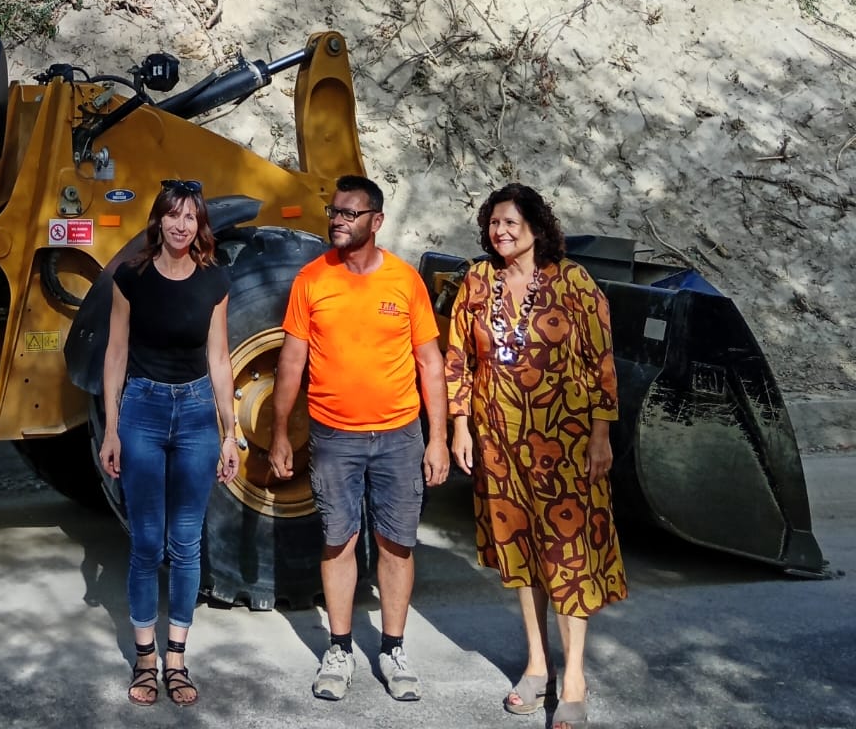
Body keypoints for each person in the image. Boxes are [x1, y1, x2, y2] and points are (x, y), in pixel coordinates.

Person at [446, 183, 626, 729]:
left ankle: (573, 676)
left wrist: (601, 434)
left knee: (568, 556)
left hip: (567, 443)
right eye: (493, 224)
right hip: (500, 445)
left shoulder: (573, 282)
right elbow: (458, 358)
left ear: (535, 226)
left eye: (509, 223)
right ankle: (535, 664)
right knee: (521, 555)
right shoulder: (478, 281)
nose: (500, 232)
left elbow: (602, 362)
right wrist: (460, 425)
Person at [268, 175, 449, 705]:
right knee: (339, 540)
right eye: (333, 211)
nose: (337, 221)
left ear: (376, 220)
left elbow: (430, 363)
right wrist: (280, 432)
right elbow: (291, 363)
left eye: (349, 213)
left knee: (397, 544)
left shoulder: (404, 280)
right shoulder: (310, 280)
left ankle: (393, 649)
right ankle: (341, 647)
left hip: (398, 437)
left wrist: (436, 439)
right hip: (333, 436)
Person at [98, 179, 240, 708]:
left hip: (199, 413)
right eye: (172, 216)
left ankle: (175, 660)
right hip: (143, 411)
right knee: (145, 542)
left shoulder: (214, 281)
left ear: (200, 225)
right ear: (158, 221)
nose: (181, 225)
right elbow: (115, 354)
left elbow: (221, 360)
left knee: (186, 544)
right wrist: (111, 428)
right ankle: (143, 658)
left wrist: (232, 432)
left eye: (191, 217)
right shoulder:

###

→ **WHAT IS EXPECTED**:
The entries above should be written out in full, and any picture in them left out.

→ **REPLY**:
Body keypoints for each person in the image. Boxes are [x1, y1, x2, y2] and points are (x, y), in pixel coordinates.

Person at [446, 183, 626, 729]:
left ankle: (573, 676)
left wrist: (601, 434)
left knee: (568, 556)
left hip: (567, 443)
right eye: (493, 224)
right hip: (500, 445)
left shoulder: (573, 282)
right elbow: (458, 358)
left ear: (535, 226)
left eye: (509, 223)
right ankle: (535, 664)
right knee: (521, 555)
right shoulder: (478, 281)
nose: (500, 232)
left elbow: (602, 362)
right wrist: (460, 425)
Person at [268, 175, 449, 705]:
right knee: (339, 540)
right eye: (333, 211)
nose: (337, 221)
left ear: (376, 220)
left elbow: (430, 363)
right wrist: (280, 432)
right elbow: (291, 363)
left eye: (349, 213)
left knee: (397, 544)
left shoulder: (404, 280)
right shoulder: (310, 280)
left ankle: (393, 649)
right ankle: (341, 647)
left hip: (398, 437)
left wrist: (436, 439)
right hip: (333, 436)
Person at [98, 179, 240, 708]:
left hip: (199, 413)
right eye: (172, 216)
left ankle: (175, 660)
right hip: (143, 411)
right knee: (145, 542)
left shoulder: (214, 281)
left ear: (200, 225)
right ear: (158, 221)
nose: (181, 225)
right elbow: (115, 354)
left elbow: (221, 360)
left knee: (186, 544)
right wrist: (111, 428)
right ankle: (143, 658)
left wrist: (232, 432)
left eye: (191, 217)
right shoulder:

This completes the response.